The following article was originally published by AI at Wharton.

Generative artificial intelligence has a quantity-over-quality problem.

One of the biggest challenges in using large language models like ChatGPT is precision.

“Why do you need to buy the whole candy store if you just need a lollipop,” said Daniel Ringel, marketing professor at the University of Chapel Hill’s Kenan-Flagler Business School.

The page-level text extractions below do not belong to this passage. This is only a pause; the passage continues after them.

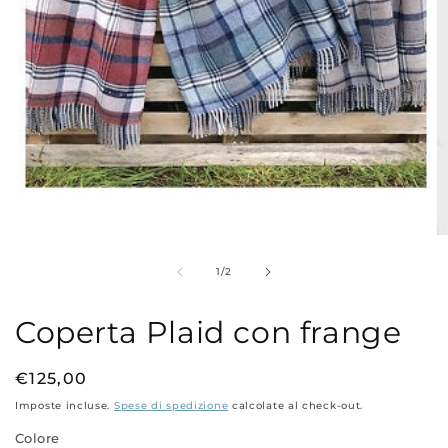
Apri
Ap
contenuti
co
multimediali
mu
su
1
/
2
1
2
in
in
finestra
fi
Coperta Plaid con frange
modale
m
Prezzo
€125,00
di
Imposte incluse.
Spese di spedizione
calcolate al check-out.
listino
Colore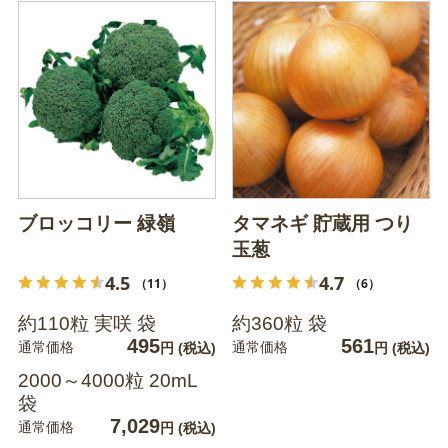
ブロッコリー 緑嶺
タマネギ 貯蔵用 つり
玉葱
4.5
4.7
（11）
（6）
約110粒 実咲 袋
約360粒 袋
495
561
通常価格
通常価格
円
(税込)
円
(税込)
2000～4000粒 20mL
袋
7,029
通常価格
円
(税込)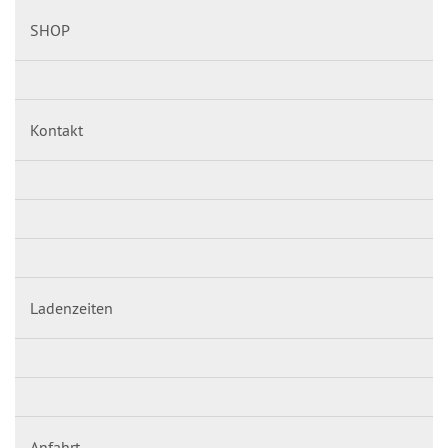
SHOP
Kontakt
Ladenzeiten
Anfahrt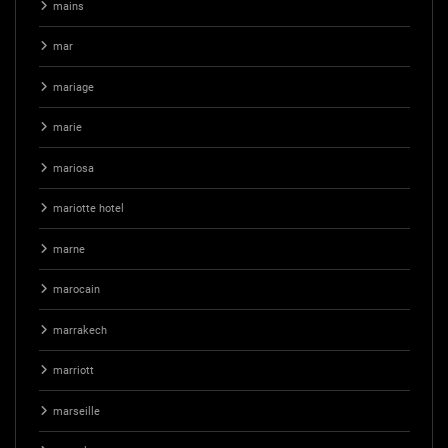
mains
mar
mariage
marie
mariosa
mariotte hotel
marne
marocain
marrakech
marriott
marseille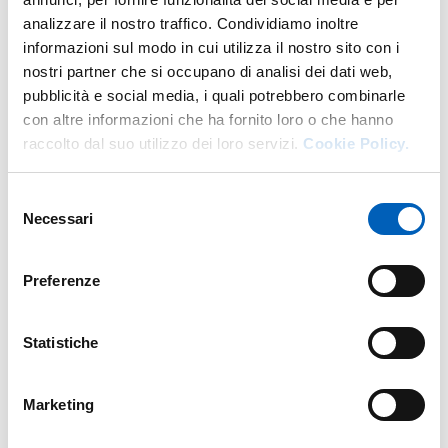
analizzare il nostro traffico. Condividiamo inoltre
informazioni sul modo in cui utilizza il nostro sito con i
nostri partner che si occupano di analisi dei dati web,
pubblicità e social media, i quali potrebbero combinarle
LOCANDINA DEL SEMINARIO
PDF
con altre informazioni che ha fornito loro o che hanno
raccolto dal suo utilizzo dei loro servizi.
Cookie Policy.
Selezione
Necessari
del
consenso
Preferenze
Abstract
Statistiche
Orbifold Riemanniani mantengono molte delle proprietà
delle varietà Riemanniane, e in particolare l'esistenza di
geodetiche. Quando tutte le geodetiche sono periodiche,
Marketing
l'orbifold è detto orbifold Besse. In questo seminario
dimostreremo che un orbifold Besse semplicemente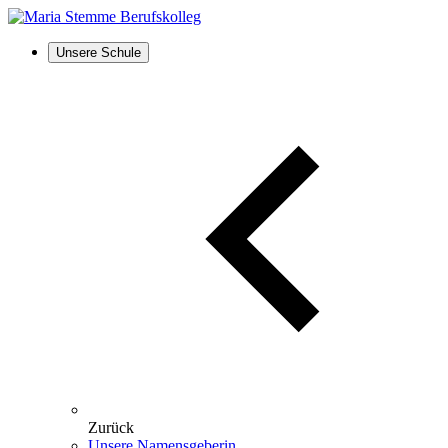
Unsere Schule
Zurück
Unsere Namensgeberin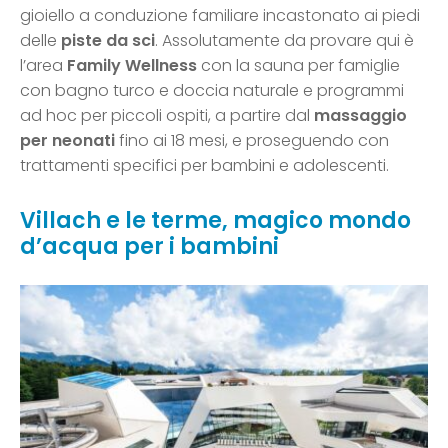
gioiello a conduzione familiare incastonato ai piedi
delle
piste da sci
. Assolutamente da provare qui è
l’area
Family Wellness
con la sauna per famiglie
con bagno turco e doccia naturale e programmi
ad hoc per piccoli ospiti, a partire dal
massaggio
per neonati
fino ai 18 mesi, e proseguendo con
trattamenti specifici per bambini e adolescenti.
Villach e le terme, magico mondo
d’acqua per i bambini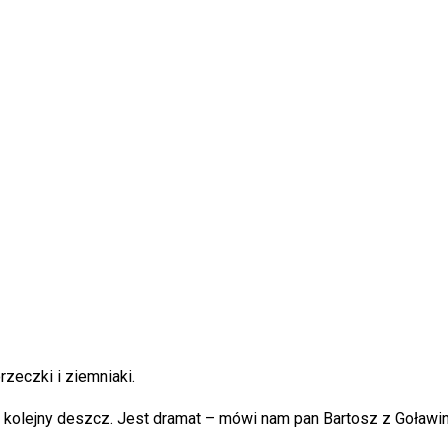
zeczki i ziemniaki.
a kolejny deszcz. Jest dramat – mówi nam pan Bartosz z Goławin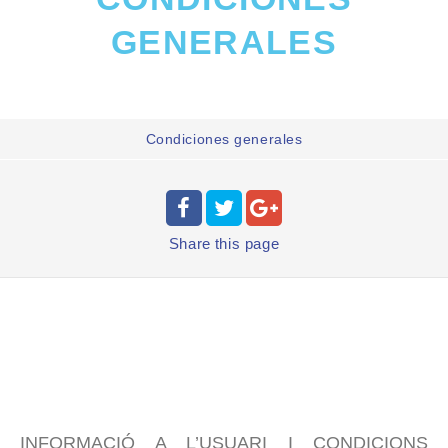
GENERALES
Condiciones generales
Share
this page
INFORMACIÓ A L’USUARI I CONDICIONS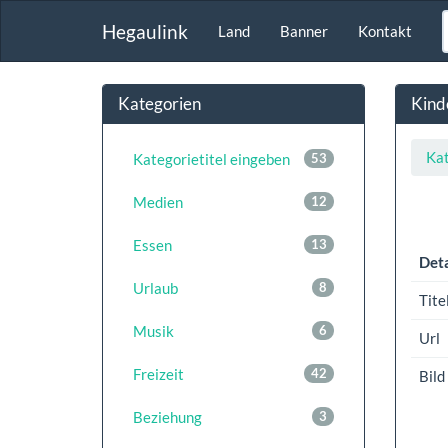
Hegaulink
Land
Banner
Kontakt
Kategorien
Kind
Kat
Kategorietitel eingeben
53
Medien
12
Essen
13
Deta
Urlaub
8
Tite
Musik
6
Url
Freizeit
42
Bild
Beziehung
3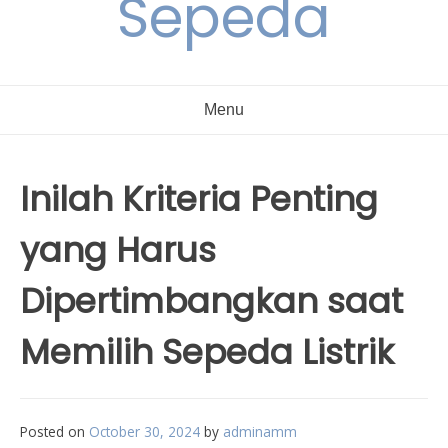
Sepeda
Menu
Inilah Kriteria Penting
yang Harus
Dipertimbangkan saat
Memilih Sepeda Listrik
Posted on
October 30, 2024
by
adminamm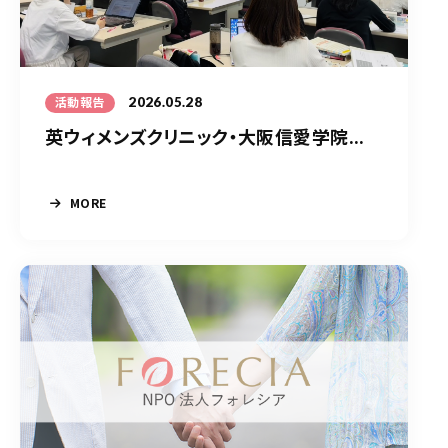
2026.05.28
活動報告
英ウィメンズクリニック・大阪信愛学院...
MORE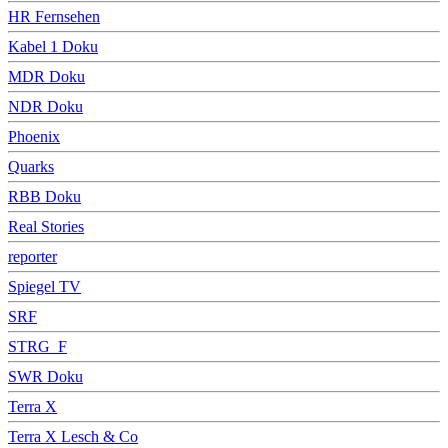
HR Fernsehen
Kabel 1 Doku
MDR Doku
NDR Doku
Phoenix
Quarks
RBB Doku
Real Stories
reporter
Spiegel TV
SRF
STRG_F
SWR Doku
Terra X
Terra X Lesch & Co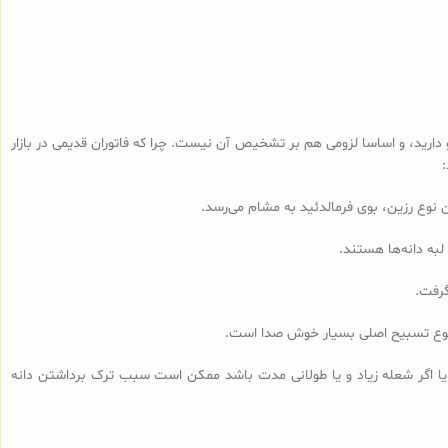
رید، و اساسا لزومی هم بر تشخیص آن نیست. چرا که فاتوران قدیمی در بازار
لبه دانه‌ها هستند.
گرفت.
مجموع تسبیح اصلی بسیار خوش صدا است.
 یا اگر شعله زیاد و یا طولانی مدت باشد ممکن است سبب ترک برداشتن دانه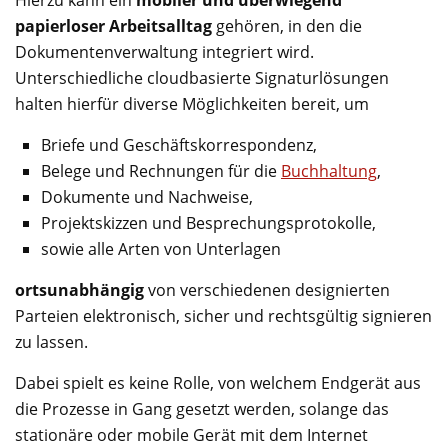
Hierzu kann ein
mobiler und überwiegend
papierloser Arbeitsalltag
gehören, in den die
Dokumentenverwaltung integriert wird.
Unterschiedliche cloudbasierte Signaturlösungen
halten hierfür diverse Möglichkeiten bereit, um
Briefe und Geschäftskorrespondenz,
Belege und Rechnungen für die
Buchhaltung
,
Dokumente und Nachweise,
Projektskizzen und Besprechungsprotokolle,
sowie alle Arten von Unterlagen
ortsunabhängig
von verschiedenen designierten
Parteien elektronisch, sicher und rechtsgültig signieren
zu lassen.
Dabei spielt es keine Rolle, von welchem Endgerät aus
die Prozesse in Gang gesetzt werden, solange das
stationäre oder mobile Gerät mit dem Internet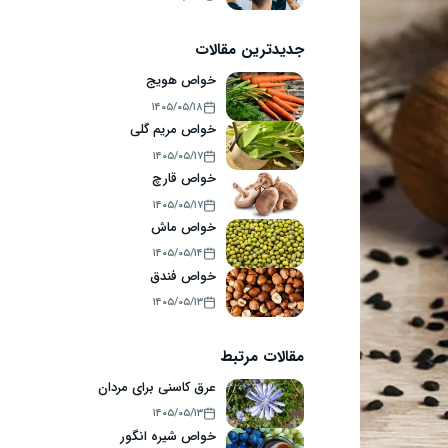
جدیدترین مقالات
خواص هویج
۱۴۰۵/۰۵/۱۸
خواص مریم گلی
۱۴۰۵/۰۵/۱۷
خواص قارچ
۱۴۰۵/۰۵/۱۷
خواص ماش
۱۴۰۵/۰۵/۱۴
خواص فندق
۱۴۰۵/۰۵/۱۳
مقالات مرتبط
عرق کاسنی برای مردان
۱۴۰۵/۰۵/۱۳
خواص شیره انگور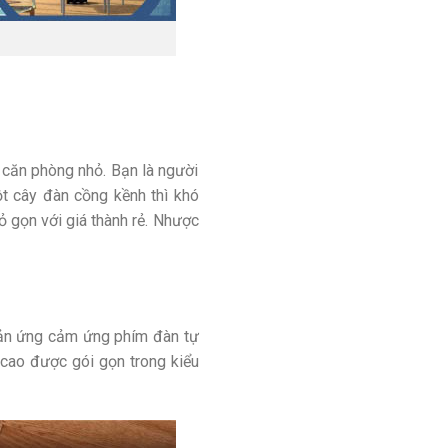
c căn phòng nhỏ. Bạn là người
t cây đàn cồng kềnh thì khó
 gọn với giá thành rẻ. Nhược
hản ứng cảm ứng phím đàn tự
 cao được gói gọn trong kiểu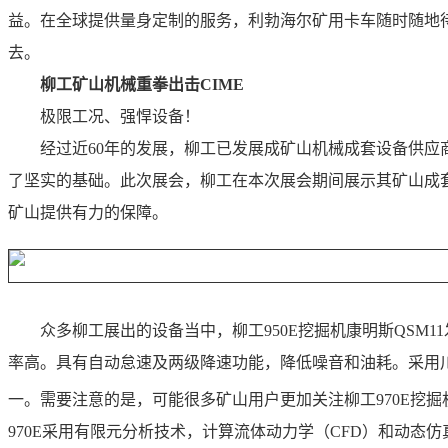
益。在全球提供量身定制的服务，利勃海尔矿用卡车随时随地
去。
柳工矿山机械重拳出击CIME
极限工况、强悍设备！
经过近60年的发展，柳工已发展成矿山机械成套设备供
了坚实的基础。此次展会，柳工在本次展会期间展示其矿山成
矿山提供有力的保障。
众多柳工展出的设备当中，柳工950E挖掘机康明斯QS
率高。具有自动怠速及两级降速功能，降低噪音和油耗。采用
一。需要注意的是，可能很多矿山用户更加关注柳工970E挖掘机，
970E采用有限元分析技术，计算流体动力学（CFD）和动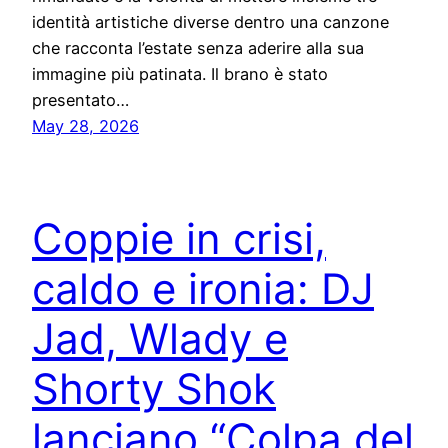
identità artistiche diverse dentro una canzone
che racconta l’estate senza aderire alla sua
immagine più patinata. Il brano è stato
presentato…
May 28, 2026
Coppie in crisi,
caldo e ironia: DJ
Jad, Wlady e
Shorty Shok
lanciano “Colpa del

His latest study looks at how synthetic experts can refine results to give users exactly what they need. He created one for the study and compared it with the work of crowdsourcing amateurs, academic experts, and ChatGPT-4. The synthetic expert outdid them all, performing 66 times faster and 400 times cheaper than ChatGPT-4.

Ringel was one of four scholars who shared their work during the webinar, “AI and Innovation,” that streamed live on March 1. The webinar series is hosted by AI at Wharton. Wharton professor of operations, information and decisions, and co-director of AI at Wharton Kartik Hosanagar served as moderator.

“Clearly, AI is going to significantly transform work, the productivity of organizations, even how things work at the macroeconomic and societal level,” he said.

The webinar also featured research presentations from Dokyun Lee, information systems professor at Boston University’s Questrom School of Business; Rayna Xu, information systems and analytics professor at Miami University’s Farmer School of Business; and Léonard Boussioux, information systems and operations management professor at the University of Washington’s Foster School of Business.

Boussioux hailed AI’s ability to help humans solve the world’s most pressing problems — including the sustainable development goals set by the United Nations — if they can filter out the noise. In his co-authored paper on gen AI and crowdsourcing, he found humans and machines were equal in creating ideas for the circular economy. But humans were better at highly novel solutions, so the most valuable ideas came from a collaboration of both.

“It’s easy for AI to recombine ideas, but it’s harder to get moonshots.”— Léonard Boussioux

“This whole study is motivated by the statistical view of innovation. The best ideas are statistically rare,” Boussioux said. “It’s easy for AI to recombine ideas, but it’s harder to get moonshots.”

Xu’s co-authored paper looked at another aspect of AI’s quantity-over-quality problem by examining whether Google or ChatGPT was better at information retrieval. The study found ChatGPT excelled at pulling answers to questions but struggled with fact-checking. Depending on the task, integrating AI into traditional search engines may generate the most stable results, she said.

Xu pointed out ChatGPT’s accuracy is improving, with each iteration getting better at fact-checking.

Lee’s co-authored study introduced InnoVAET, an exploratory tool that enables interpretation, comparison, visualization, and augmented creation of multi-modal business objects. He said the tool can help business leaders understand the competitive landscape and filter good ideas for strategic action.

“Novelty is the easy part,” he said. “The challenging part is how do you make sure that things are valuable.”